**JOB ITEM:** If a line below falls between the line with "POLVO, LULAS, CHOCO" and the line with "Fenomena inilah yang menjadi inti penyakit", or is one of those two, output it exactly; output nothing else and no pictures.

**DATA EXTRACT:**
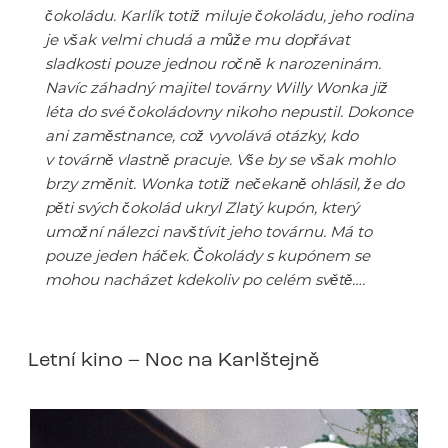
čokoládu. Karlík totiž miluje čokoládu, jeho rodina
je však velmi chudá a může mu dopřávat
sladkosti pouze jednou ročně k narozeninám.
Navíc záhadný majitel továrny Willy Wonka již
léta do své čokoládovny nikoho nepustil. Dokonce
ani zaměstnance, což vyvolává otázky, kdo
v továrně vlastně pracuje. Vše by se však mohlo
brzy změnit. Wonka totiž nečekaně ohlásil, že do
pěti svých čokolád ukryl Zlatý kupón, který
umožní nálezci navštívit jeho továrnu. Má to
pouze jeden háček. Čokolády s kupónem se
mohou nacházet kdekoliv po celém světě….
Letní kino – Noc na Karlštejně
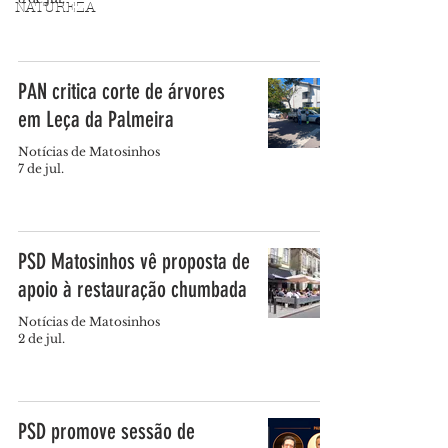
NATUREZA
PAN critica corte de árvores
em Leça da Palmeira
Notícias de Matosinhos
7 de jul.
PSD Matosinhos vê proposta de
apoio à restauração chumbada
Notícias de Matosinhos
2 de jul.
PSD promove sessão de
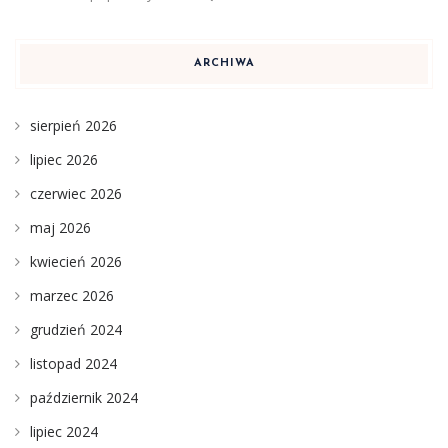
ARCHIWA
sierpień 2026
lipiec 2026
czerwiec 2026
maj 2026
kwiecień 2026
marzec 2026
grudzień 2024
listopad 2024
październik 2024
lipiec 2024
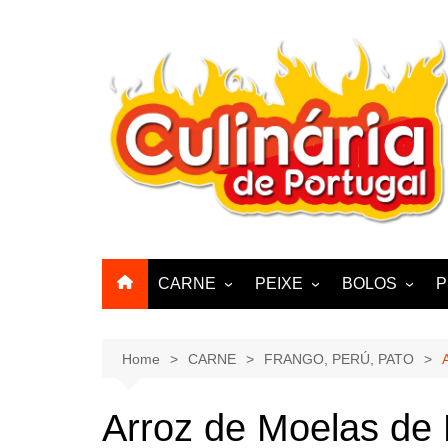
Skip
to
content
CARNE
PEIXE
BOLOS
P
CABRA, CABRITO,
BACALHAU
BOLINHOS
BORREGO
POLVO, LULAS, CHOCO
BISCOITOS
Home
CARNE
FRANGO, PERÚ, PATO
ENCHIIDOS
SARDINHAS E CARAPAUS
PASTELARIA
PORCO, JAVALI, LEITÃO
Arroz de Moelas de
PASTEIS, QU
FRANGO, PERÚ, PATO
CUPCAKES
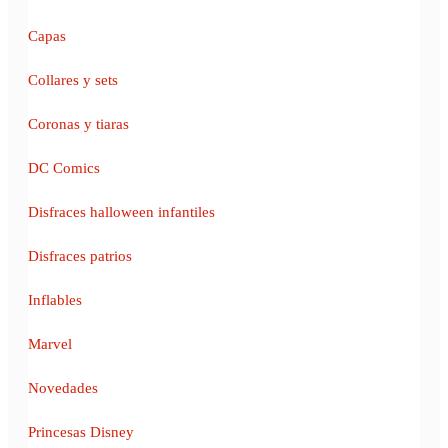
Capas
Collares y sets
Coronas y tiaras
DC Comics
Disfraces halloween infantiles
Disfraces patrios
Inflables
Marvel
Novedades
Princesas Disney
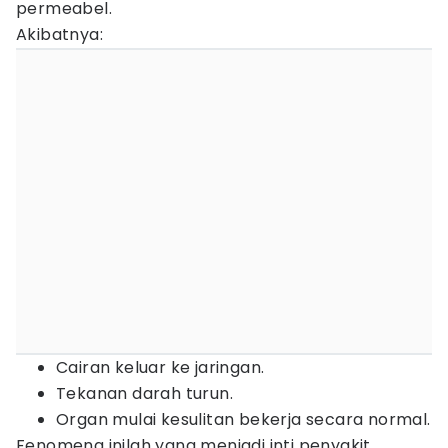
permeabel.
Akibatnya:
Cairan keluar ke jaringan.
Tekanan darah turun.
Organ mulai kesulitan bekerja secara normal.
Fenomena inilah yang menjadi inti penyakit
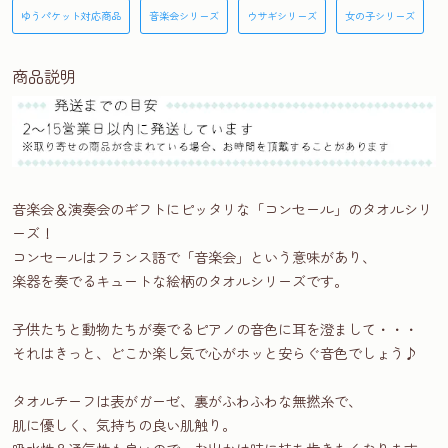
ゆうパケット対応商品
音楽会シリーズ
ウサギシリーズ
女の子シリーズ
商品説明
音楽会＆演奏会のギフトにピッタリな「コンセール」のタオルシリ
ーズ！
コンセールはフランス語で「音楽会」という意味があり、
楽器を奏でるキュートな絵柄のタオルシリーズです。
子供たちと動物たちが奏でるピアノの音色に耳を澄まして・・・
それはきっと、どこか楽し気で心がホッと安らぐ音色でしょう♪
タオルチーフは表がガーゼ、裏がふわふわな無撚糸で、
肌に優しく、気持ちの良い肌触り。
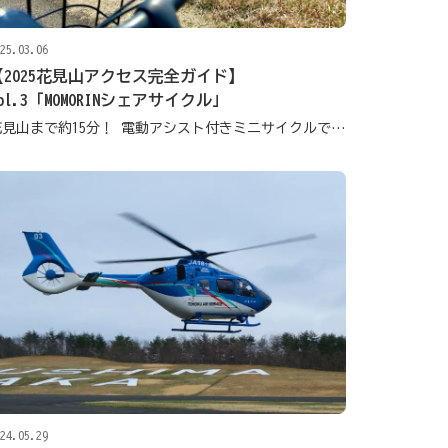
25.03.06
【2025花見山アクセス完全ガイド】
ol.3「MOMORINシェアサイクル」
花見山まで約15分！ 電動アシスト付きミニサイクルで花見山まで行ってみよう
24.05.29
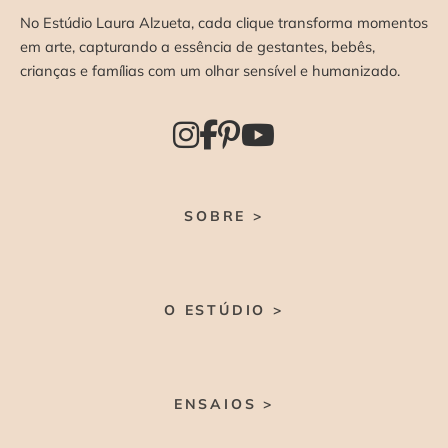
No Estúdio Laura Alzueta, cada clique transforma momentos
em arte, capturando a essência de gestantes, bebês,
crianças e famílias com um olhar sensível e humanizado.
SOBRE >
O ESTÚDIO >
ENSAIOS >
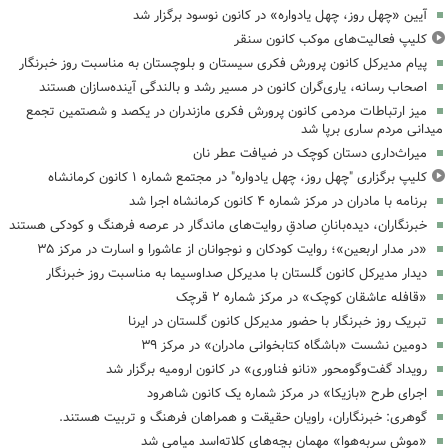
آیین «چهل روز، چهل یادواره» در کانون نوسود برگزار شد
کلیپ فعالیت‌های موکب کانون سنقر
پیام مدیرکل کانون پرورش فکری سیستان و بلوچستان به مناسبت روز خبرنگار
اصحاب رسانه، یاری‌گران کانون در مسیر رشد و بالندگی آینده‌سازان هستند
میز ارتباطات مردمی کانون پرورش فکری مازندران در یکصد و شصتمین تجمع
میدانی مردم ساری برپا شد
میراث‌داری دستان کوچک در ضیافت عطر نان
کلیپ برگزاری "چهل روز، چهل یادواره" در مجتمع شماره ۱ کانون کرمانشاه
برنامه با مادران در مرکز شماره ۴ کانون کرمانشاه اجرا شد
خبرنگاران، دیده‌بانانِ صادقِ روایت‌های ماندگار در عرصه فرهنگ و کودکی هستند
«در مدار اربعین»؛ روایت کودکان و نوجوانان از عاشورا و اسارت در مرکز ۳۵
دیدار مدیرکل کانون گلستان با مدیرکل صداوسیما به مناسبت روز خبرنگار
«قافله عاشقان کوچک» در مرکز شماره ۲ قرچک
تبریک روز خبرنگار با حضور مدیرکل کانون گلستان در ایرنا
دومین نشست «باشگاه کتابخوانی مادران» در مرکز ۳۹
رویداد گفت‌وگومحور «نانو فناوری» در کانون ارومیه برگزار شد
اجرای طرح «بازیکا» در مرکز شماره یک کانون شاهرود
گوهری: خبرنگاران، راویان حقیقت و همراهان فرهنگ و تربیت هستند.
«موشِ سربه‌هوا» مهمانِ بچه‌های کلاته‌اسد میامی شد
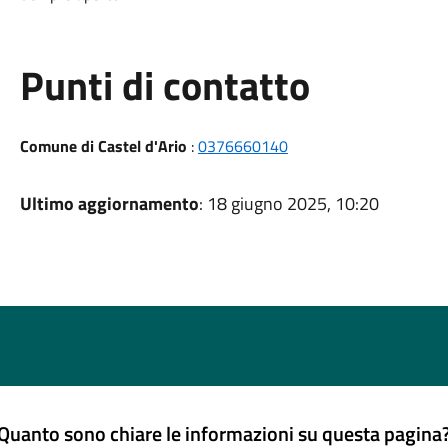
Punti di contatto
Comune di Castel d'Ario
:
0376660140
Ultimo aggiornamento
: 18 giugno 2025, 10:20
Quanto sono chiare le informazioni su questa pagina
==
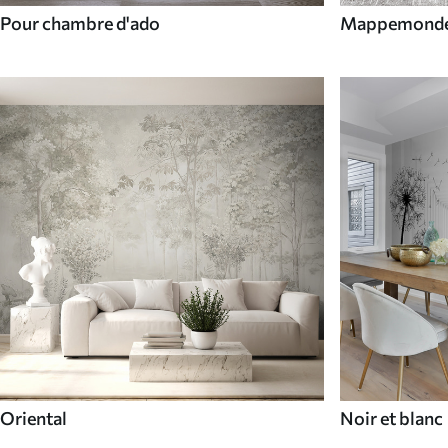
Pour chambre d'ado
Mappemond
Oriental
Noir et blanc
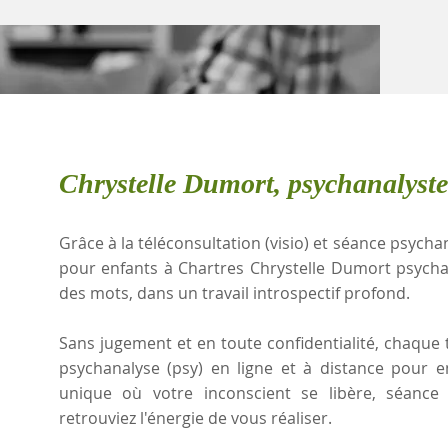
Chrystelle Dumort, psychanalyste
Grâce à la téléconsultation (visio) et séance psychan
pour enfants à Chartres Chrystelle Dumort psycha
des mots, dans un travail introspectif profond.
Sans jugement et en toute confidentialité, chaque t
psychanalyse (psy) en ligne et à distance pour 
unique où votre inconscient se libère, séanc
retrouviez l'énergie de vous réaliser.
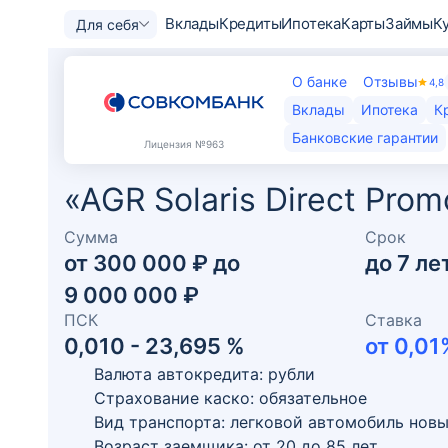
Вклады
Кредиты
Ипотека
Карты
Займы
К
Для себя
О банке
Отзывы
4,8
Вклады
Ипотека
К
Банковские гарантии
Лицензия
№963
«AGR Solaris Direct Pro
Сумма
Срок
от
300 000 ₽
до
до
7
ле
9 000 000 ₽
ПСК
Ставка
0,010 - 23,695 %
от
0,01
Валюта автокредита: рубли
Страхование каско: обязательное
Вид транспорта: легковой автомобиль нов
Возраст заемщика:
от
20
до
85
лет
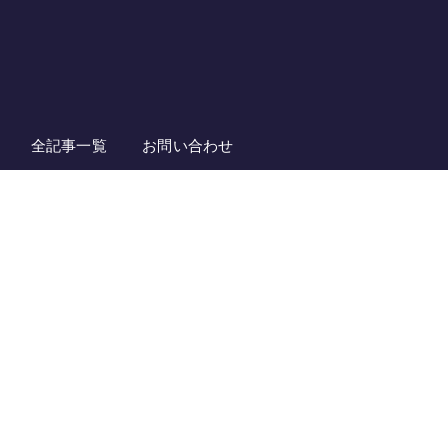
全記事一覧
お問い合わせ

**FINISHED TASK:**
POLVO, LULAS, CHOCO
BISCOITOS
Home
CARNE
FRANGO, PERÚ, PATO
ENCHIIDOS
SARDINHAS E CARAPAUS
PASTELARIA
PORCO, JAVALI, LEITÃO
Arroz de Moelas de
PASTEIS, QU
FRANGO, PERÚ, PATO
CUPCAKES
Capas
Collares y sets
Coronas y tiaras
DC Comics
Disfraces halloween infantiles
Disfraces patrios
Inflables
Marvel
Novedades
Princesas Disney
permeabel.
Akibatnya:
Cairan keluar ke jaringan.
Tekanan darah turun.
Organ mulai kesulitan bekerja secara normal.
Fenomena inilah yang menjadi inti penyakit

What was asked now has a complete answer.